Limits are part of the story. It is the loudest of the three tested. There is no mix-in setting and no re-spin cycle, so a second pass means a full new cycle. Mix-ins must go into the base or be added after processing. Still, Mashable calls it an exciting mid-priced option that is easy to use and clean, with dishwasher-safe parts.

The Cuisinart FastFreeze is the compact, lower-cost path. At roughly $100, it stores easily and even breaks into two pieces for cabinet storage. Processing is unusually fast, but you push the unit down by hand, more like an immersion blender than a set-and-forget Creami. Capacity tops out at 8 ounces, so it is closer to single-serve.

Texture is where it loses. Mashable says results are edible but not as smooth or light, with ice bits as if the mix is not getting enough air. Cleaning is harder too: pints can go in the dishwasher, yet the blade is awkward to hand-wash. Settings include ice cream, sorbet, slushy, milkshake, and mix-ins.

How do these instant ice cream makers actually work?

All three follow the same basic method. You freeze the mix ahead of time, then a blade spins through the solid pint, whipping in air, breaking ice crystals, and creating the soft texture people expect.
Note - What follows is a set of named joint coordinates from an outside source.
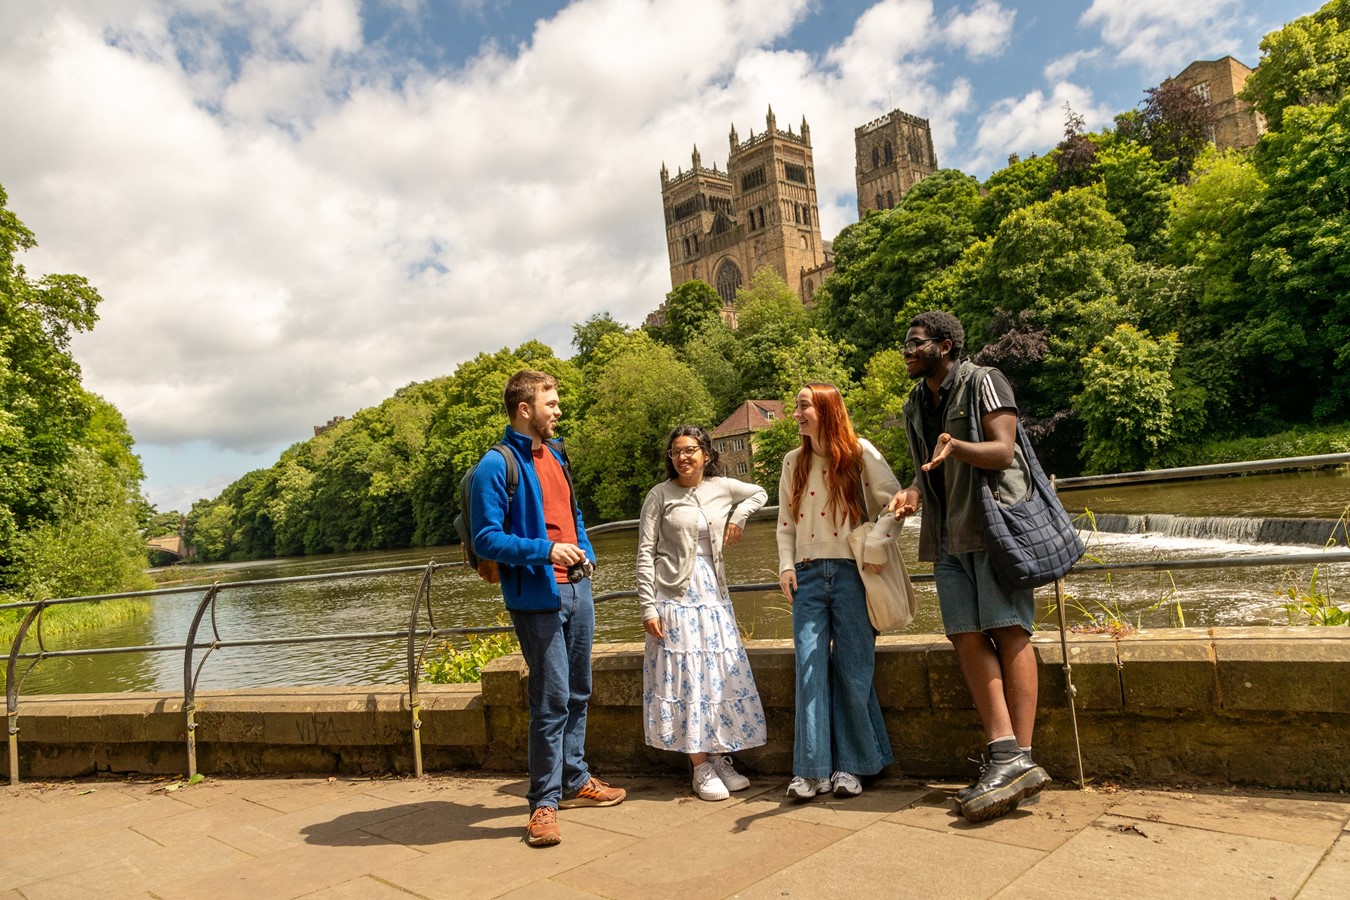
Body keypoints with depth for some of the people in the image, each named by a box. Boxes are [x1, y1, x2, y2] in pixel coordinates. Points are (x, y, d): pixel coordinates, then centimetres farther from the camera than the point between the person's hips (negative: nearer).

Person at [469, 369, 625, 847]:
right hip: (537, 597, -8)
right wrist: (545, 550, -23)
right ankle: (544, 801, 9)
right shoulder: (496, 466, -11)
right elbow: (486, 539, -14)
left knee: (578, 692, 17)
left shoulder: (555, 454, 14)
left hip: (577, 588, 8)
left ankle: (575, 779, 32)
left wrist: (585, 552, 8)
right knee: (551, 699, -5)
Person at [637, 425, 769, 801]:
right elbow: (645, 554, -6)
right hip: (675, 597, -4)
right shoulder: (660, 495, -4)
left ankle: (720, 758, 20)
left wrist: (738, 516, 6)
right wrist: (648, 608, -12)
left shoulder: (722, 487, 5)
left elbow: (759, 493, 25)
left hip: (713, 595, 4)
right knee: (685, 677, -2)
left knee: (722, 676, 6)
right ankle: (701, 769, 7)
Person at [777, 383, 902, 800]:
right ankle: (813, 769, 1)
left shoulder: (859, 452, -1)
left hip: (852, 573, -3)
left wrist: (875, 548, -14)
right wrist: (786, 565, 3)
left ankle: (849, 765, 14)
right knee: (810, 667, -4)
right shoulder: (793, 461, 12)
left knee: (853, 669, 1)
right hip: (808, 576, 3)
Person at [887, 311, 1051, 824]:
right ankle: (1006, 756, -5)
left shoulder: (983, 382, -2)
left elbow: (1002, 452, -13)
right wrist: (913, 493, 2)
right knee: (967, 637, -4)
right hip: (948, 537, 7)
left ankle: (1019, 757, -11)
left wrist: (955, 446, -32)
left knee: (1008, 631, -10)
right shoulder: (914, 407, 18)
That is the opposite of a traditional maker, which chills and churns a custard base at the same time so large crystals never form.

Every model on the list needs those pints frozen for 24 hours so they stay solid and do not melt mid-process. Mashable’s testing scored texture first, then versatility across dairy ice cream, dairy-free ice cream or sorbet, and frozen yogurt. Ease of use, cleaning, presets, and overall value rounded out the scorecard.

For National Ice Cream Day shoppers, the practical answer is unchanged from the review’s verdict: buy the Scoop and Swirl if you want the best scoop and soft-serve fun, choose the NutriBullet Chill if you want creamy results for less money and less space, and only go Cuisinart if budget and storage matter more than silkiness.